Seven SASAH students volunteered to help plan the programming at the downtown venues, including a digital scavenger hunt at Museum London, a discussion with The ARTS Project resident artists Rob Nelson and Angie Quick, and performances by London poets, among other activities.
“The university has a responsibility to the community,” Burton said. “The obligation is more and more because the relevance of studying the arts and humanities is under duress.”
Burton believes the next generation of arts and humanities graduates will be expected to have experience in bringing the voices of academia and local arts and culture together. Events such as the Culture Crawl are an example of how “we can imagine our own futures in leadership roles in arts and culture” to make this relationship work and push the academic exercise of thinking about arts and humanities outside the university walls.
“For the students, as they imagine their own careers and capacity to lead, you can really start to imagine yourself collaborating and leading something outside of university,” Burton said.
“The most exciting education can happen when those big ideas mix with something local. That interaction can produce the next generation of leaders and visionary professors in the arts and humanities.”
With 40 participants at last week’s event, Burton sees this as a pilot for broader, collaborative cultural events in the future. The first Culture Crawl was held in September 2014, during London Culture Days, part of a national event celebrating Canadian arts and culture, and Doors Open London.

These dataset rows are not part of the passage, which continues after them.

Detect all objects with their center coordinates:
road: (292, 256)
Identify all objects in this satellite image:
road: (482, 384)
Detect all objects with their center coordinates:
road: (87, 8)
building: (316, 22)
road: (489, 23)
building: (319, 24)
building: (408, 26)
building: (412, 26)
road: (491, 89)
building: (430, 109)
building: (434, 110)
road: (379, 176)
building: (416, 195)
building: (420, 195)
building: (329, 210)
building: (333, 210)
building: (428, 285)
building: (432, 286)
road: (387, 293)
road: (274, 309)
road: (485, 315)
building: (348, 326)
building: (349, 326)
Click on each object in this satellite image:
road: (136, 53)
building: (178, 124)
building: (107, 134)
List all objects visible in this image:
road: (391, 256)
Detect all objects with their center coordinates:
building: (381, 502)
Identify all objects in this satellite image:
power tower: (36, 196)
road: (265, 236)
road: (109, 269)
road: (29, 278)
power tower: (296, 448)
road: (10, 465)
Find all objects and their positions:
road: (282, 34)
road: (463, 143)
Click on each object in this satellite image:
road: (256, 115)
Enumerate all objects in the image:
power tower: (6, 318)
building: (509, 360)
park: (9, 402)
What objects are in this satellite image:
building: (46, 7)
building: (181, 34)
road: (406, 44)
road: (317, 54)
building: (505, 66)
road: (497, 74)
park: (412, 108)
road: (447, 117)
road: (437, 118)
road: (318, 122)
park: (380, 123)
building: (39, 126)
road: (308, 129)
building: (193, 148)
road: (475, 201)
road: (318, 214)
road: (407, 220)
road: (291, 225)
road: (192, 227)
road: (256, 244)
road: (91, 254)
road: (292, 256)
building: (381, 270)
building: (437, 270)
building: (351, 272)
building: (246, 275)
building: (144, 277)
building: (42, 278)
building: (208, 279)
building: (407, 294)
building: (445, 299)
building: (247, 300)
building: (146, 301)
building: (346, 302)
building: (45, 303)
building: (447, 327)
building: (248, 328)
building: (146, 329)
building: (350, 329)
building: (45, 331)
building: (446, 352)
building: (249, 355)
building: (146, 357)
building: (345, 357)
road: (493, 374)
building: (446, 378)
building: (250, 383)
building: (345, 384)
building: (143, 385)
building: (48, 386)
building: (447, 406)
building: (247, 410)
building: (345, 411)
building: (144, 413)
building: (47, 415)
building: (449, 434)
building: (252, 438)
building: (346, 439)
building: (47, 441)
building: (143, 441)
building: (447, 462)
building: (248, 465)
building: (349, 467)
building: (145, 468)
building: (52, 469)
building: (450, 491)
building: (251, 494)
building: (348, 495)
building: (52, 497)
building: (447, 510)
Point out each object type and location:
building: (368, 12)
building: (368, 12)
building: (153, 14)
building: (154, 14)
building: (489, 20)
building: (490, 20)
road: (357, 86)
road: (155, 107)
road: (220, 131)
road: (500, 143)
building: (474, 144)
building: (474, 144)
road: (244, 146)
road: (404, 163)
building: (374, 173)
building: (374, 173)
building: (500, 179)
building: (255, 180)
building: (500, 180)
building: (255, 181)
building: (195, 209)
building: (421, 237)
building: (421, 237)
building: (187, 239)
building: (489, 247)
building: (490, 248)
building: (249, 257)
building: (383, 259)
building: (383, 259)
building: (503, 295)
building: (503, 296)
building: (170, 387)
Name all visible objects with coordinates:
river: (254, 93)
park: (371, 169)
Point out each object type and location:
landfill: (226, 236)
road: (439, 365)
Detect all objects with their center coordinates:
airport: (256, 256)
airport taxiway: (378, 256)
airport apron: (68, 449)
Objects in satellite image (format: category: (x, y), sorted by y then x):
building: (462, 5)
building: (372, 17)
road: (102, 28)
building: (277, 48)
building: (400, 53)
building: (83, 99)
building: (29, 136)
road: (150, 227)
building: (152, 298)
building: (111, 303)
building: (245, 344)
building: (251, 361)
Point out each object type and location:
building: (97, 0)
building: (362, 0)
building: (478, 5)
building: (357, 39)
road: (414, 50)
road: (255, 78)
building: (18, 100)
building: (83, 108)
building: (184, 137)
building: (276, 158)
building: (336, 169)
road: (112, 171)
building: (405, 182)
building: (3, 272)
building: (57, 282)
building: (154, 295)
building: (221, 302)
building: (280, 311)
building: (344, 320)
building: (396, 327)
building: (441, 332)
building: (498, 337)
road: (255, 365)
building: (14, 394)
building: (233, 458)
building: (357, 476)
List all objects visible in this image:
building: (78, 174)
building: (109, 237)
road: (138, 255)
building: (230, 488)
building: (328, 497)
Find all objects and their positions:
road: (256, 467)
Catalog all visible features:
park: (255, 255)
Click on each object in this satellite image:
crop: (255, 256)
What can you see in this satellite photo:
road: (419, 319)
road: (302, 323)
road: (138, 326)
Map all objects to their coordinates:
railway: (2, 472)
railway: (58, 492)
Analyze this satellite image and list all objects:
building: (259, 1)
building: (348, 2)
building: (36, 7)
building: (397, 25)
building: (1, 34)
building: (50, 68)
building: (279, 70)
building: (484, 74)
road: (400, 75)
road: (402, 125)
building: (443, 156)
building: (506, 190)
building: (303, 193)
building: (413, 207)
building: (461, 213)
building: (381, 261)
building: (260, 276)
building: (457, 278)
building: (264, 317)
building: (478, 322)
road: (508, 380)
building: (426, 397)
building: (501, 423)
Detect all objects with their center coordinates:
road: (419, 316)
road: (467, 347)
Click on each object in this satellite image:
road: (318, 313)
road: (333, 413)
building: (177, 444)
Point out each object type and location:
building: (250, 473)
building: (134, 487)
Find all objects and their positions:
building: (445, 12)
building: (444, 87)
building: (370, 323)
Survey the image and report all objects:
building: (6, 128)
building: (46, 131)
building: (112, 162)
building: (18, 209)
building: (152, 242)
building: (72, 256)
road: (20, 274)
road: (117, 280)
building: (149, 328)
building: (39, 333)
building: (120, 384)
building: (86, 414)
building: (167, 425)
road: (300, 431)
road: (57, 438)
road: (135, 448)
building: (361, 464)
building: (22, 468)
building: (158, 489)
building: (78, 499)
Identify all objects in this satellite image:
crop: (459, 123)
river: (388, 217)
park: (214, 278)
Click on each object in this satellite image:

Morgan McAuley, a first-year SASAH student, wanted to get involved in the planning to gain first-hand experience offering “a glimpse into the future” of what a career in arts and culture might look like.
“I really do feel the ‘Western Bubble’ and I like things that get me out of that and allow me to experience the city more because I spend so much time on campus,” McAuley said.
“It is integral in becoming a whole person; you can’t just spend all your time in one place,” she said. “Once we leave university, we will have to spend more time in the arts and culture scene, so it is nice to start now, especially in first year, stitching together the groups in which we belong and making those connections.”
McAuley and Emma Cohen, a first-year SASAH, Creative Writing and Scholar’s Elective student, developed a ‘zine that directed visitors through Museum London and encouraged different forms of interactions with the exhibits, such as writing notes or taking pictures.
“Our end goal would be to make it a way for citizens and students to explore the arts and culture of the city in a new way, and promote local artists, and really explore how the humanities operate within the City of London,” Cohen said.
In larger centres, like Toronto or Montreal, arts and culture is right outside your doorstep, noted Cohen. While London has an active arts and cultural community, the opportunities to engage are not as obvious, she continued.
“It would be really strong for Western and the community to work together more often. There is quite a significant arts and culture community in London, so to be involved with something that would continue to display that and engage with that is something I am very passionate about doing.”